One of the benefits of Qi2 is lower prices, but Satechi's Wireless Charging Stands are still expensive. The 3-in-1 model is priced at $130, likely because Satechi is still licensing Apple Watch charging technology from Apple, while the 2-in-1 Wireless Charging Stand is $80.

Previously:

Compelled to Unlock With Fingerprint

Jon Brodkin:

The US Constitution’s Fifth Amendment protection against self-incrimination does not prohibit police officers from forcing a suspect to unlock a phone with a thumbprint scan, a federal appeals court ruled yesterday. The ruling does not apply to all cases in which biometrics are used to unlock an electronic device but is a significant decision in an unsettled area of the law.

[…]

Payne’s Fifth Amendment claim “rests entirely on whether the use of his thumb implicitly related certain facts to officers such that he can avail himself of the privilege against self-incrimination,” the ruling said. Judges rejected his claim, holding “that the compelled use of Payne’s thumb to unlock his phone (which he had already identified for the officers) required no cognitive exertion, placing it firmly in the same category as a blood draw or fingerprint taken at booking.”

Joe Lancaster (via Hacker News):

From a practical standpoint, this is chilling. First of all, the Supreme Court ruled in 2016 that police needed a warrant before drawing a suspect’s blood.

[…]

But forcibly gaining access to someone’s phone provides more than just their identity—it’s a window into their entire lives. Even cursory access to someone’s phone can turn up travel history, banking information, and call and text logs—a treasure trove of potentially incriminating information, all of which would otherwise require a warrant.

When they drafted the Fourth Amendment, the Founders drew on the history of “writs of assistance,” general warrants used by British authorities in the American colonies that allowed government agents to enter homes at will and look for anything disallowed. As a result, the Fourth Amendment requires search warrants based on probable cause and signed by a judge.

John Gruber:

People who don’t use Face/Touch ID are surely tempted to use a short easily-entered passcode for convenience, and anyone who disables Face/Touch ID while using a nontrivial passphrase is encountering a huge inconvenience every single time they unlock their phone. There’s no good reason to put yourself through that.

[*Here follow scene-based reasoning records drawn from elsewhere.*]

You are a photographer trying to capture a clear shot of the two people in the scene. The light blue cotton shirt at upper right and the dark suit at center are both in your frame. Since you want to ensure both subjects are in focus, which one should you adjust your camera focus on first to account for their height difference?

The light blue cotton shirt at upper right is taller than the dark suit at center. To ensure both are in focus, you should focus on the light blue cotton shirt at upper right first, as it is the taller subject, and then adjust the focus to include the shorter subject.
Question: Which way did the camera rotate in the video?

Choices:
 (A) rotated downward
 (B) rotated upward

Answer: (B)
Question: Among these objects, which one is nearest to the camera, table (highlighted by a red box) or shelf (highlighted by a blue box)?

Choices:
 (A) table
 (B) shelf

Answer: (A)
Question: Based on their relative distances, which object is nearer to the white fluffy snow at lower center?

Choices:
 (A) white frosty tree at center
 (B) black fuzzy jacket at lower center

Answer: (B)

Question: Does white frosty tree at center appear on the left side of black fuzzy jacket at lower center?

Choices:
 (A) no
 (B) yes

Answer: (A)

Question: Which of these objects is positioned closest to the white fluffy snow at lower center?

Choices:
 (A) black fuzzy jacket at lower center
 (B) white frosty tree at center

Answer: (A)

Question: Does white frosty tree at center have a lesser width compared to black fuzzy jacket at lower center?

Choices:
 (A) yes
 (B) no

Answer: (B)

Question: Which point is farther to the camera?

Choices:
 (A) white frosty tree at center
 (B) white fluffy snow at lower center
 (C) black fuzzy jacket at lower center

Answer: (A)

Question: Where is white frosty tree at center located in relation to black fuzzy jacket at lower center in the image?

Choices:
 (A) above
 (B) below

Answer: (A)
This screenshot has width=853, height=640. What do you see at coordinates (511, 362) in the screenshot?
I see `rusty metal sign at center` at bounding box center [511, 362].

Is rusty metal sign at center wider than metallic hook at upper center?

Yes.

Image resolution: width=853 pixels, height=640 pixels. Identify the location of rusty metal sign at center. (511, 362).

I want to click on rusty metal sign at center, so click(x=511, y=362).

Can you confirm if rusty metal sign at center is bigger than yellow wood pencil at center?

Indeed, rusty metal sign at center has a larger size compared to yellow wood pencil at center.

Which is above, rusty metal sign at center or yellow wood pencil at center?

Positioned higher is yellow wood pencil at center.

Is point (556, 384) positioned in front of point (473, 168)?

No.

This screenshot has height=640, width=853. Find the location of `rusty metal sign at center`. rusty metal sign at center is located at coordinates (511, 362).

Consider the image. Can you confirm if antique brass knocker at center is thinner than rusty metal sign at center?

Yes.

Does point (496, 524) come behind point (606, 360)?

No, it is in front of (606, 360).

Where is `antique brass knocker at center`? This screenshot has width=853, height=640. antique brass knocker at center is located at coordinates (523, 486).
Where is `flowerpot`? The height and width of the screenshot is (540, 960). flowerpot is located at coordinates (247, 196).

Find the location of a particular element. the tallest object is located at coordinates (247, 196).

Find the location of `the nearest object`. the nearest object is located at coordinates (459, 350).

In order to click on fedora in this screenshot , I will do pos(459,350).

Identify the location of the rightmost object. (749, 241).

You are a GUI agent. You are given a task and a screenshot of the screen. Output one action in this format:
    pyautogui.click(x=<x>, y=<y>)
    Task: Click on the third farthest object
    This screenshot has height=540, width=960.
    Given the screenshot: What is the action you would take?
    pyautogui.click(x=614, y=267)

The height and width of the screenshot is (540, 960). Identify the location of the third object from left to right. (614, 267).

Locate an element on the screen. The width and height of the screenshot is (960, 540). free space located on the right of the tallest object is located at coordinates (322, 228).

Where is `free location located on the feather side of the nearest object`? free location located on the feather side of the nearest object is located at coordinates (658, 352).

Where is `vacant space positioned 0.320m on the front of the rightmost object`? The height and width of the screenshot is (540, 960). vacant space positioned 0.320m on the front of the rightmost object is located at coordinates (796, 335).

My advice is to internalize the shortcut to hard-lock an iPhone, which temporarily disables Face/Touch ID and requires the passcode to unlock: squeeze the side button and either of the volume buttons for a second or so.

[…]

Those concerned with civil liberties should presume, though, that the same court would rule similarly regarding cops unlocking a device by waving it in front of the suspect’s face. But with “Require Attention for Face ID” — which is on by default — Face ID won’t work if you keep your eyes closed, and I don’t think a court would allow police to force your eyes open. The trick to worry about is the police handing you back your phone, under the pretense that you can use it to make a call or something, and then yanking it from your hands after you unlock it.

John C. Welch:

“Ha, I locked my phone, you can’t make me put in my pin!”